### ABOUT THIS TASK
The entries below contain a stretch that opens with the line containing "focal_35mm: 70" and closes with the line containing "f_number: 2.4"; set down that stretch exactly, both ends included, and nothing else.

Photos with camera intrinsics
Content starts

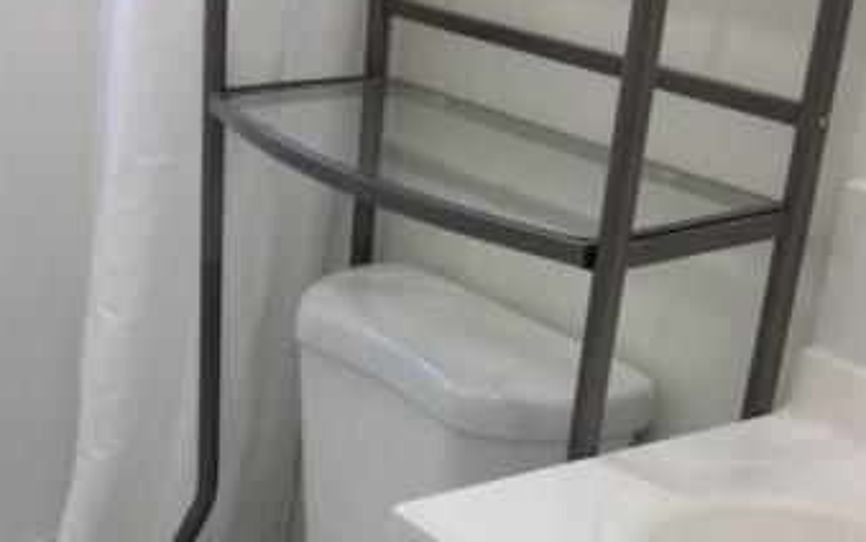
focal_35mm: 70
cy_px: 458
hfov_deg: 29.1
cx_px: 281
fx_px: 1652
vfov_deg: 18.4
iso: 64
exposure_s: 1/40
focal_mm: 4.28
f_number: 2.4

Content ends
Content starts

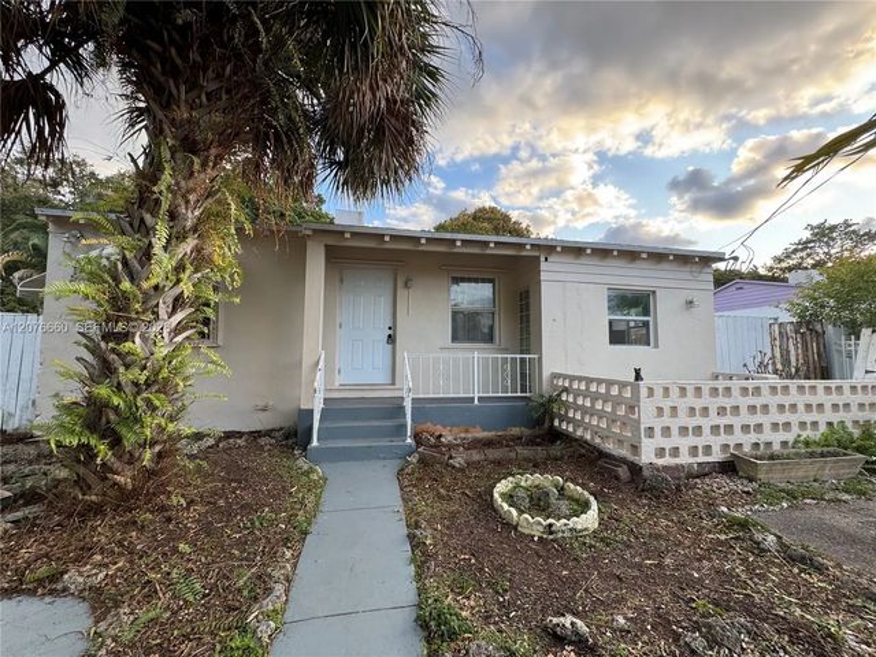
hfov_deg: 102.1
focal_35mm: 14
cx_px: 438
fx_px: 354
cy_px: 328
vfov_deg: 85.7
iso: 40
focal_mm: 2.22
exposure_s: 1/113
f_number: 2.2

Content ends

### TASK RESPONSE
focal_35mm: 70
cy_px: 458
hfov_deg: 29.1
cx_px: 281
fx_px: 1652
vfov_deg: 18.4
iso: 64
exposure_s: 1/40
focal_mm: 4.28
f_number: 2.4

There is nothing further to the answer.